**Texte:**
▼

Avant de connaître un succès international avec Le Déclin de l'empire américain et Jésus de Montréal, puis, 15 ans plus tard, un triomphe mondial avec Les Invasions barbares, Denys Arcand a eu un long parcours. Son oeuvre se construit depuis maintenant 47 ans (depuis À l'est d'Eaton, court métrage coréalisé avec Stéphane Venne en 1959) dans un système de financement imparfait, certes, mais qui l'a quand même soutenu dans la production de 14 longs métrages. Au cours de sa carrière, à une époque où les impératifs de réussite commerciale ne passaient pas avant la création, Denys Arcand a réussi à produire une oeuvre personnelle et forte. S'il est un des plus grands cinéastes québécois, c'est qu'on lui a donné la possibilité de le devenir. Il convient de rappeler que d'autres cinéastes ont été refusés au dernier concours comparatif et que la richesse d'une culture ne peut pas reposer sur le regard d'un seul créateur, aussi brillant soit-il. C'est en soutenant des oeuvres et des approches cinématographiques variées que notre cinéma sera vibrant, fort, unique, sur nos écrans comme sur la scène internationale, dans cinq, dix, quinze et vingt ans.
Tous les acteurs du milieu s'accordent à dire qu'il y a un manque flagrant d'argent alloué au cinéma québécois. À cet égard, nous souhaitons, comme d'autres, que la ministre Bev Oda injecte des fonds supplémentaires pour réduire la crise à court terme. Mais il reste que cette crise est en grande partie créée par l'orientation même du système et que la question de la répartition des fonds se pose avec urgence. Un comité d'étude travaille actuellement à la refonte du système de financement. Mais selon quels critères ? Si le critère de performance au box-office demeure prépondérant, il faut craindre que notre cinéma ne s'enferme dans une logique commerciale qui nuise à sa qualité et à sa diversité.

▲

**Consigne 1:** Mettez à jour le passage du texte sur le financement du cinéma québécois commençant à "Tous les acteurs" et se terminant à "à sa diversité.", en remplaçant "comité d'étude" par "groupe de travail".
**Consigne 2:**
Répondez à ces questions sur le texte consacré au financement du cinéma québécois :
(a) Avec qui Denys Arcand a-t-il coréalisé À l'est d'Eaton ?
(b) Combien de longs métrages le système de financement l'a-t-il soutenu à produire ?
(c) Quelle ministre est appelée à injecter des fonds supplémentaires ?
**Consigne 3:** Prolongez le texte sur le financement du cinéma québécois à partir de sa dernière phrase.
Les lignes qui suivent proviennent d'une autre source que le texte.

**Données:**
▼

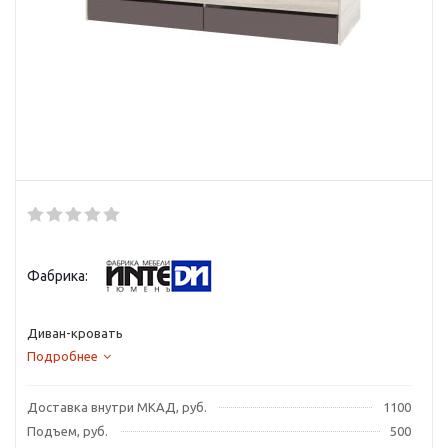
Фабрика:
Диван-кровать
Подробнее
Доставка внутри МКАД, руб.
1100
Подъем, руб.
500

▲

**Réponse rédigée 1:**
Tous les acteurs du milieu s'accordent à dire qu'il y a un manque flagrant d'argent alloué au cinéma québécois. À cet égard, nous souhaitons, comme d'autres, que la ministre Bev Oda injecte des fonds supplémentaires pour réduire la crise à court terme. Mais il reste que cette crise est en grande partie créée par l'orientation même du système et que la question de la répartition des fonds se pose avec urgence. Un groupe de travail travaille actuellement à la refonte du système de financement. Mais selon quels critères ? Si le critère de performance au box-office demeure prépondérant, il faut craindre que notre cinéma ne s'enferme dans une logique commerciale qui nuise à sa qualité et à sa diversité.

**Réponse rédigée 2:**
(a) Avec Stéphane Venne.
(b) 14 longs métrages.
(c) La ministre Bev Oda.

**Réponse rédigée 3:**
Dans une lettre récente, Jean-Pierre Lefebvre, au nom de l'Association des réalisateurs du Québec, dénonçait l'absurdité des politiques actuelles et réclamait un changement radical de mentalité et l'abolition des enveloppes à la performance. Nous nous associons à cette revendication et réclamons un système de financement sélectif qui encourage avant tout la qualité des films en favorisant une cinématographie nationale originale et diversifiée.
Ont également signé : les cinéastes Jean Beaudry, Michel Brault, Richard Brouillette, Bruno Carrière, Alain Chartrand, Jeanne Crépeau, Fernand Dansereau, Mireille Dansereau, François Delisle, Claude Demers, Bernard Émond, Philippe Falardeau, Robert Favreau, Pascale Ferland, Carlos Ferrand, Claude Fortin, Jeannine Gagné, Sylvie Groulx, Isabelle Hayeur, Julie Hivon, Magnus Isacsson, Michel Jetté, Jean-Claude Labrecque, Carole Laganière, Micheline Lanctôt, Denis Langlois, Hugo Latulippe, Francis Leclerc, Jean-Pierre Lefebvre, Marquise Lepage, Robert Lepage, Catherine Martin, Gilles Noël, Léa Pool, Nathalie Saint-Pierre, Marie-Jan Seille, André Turpin, Denis Villeneuve, Maryanne Zéhil.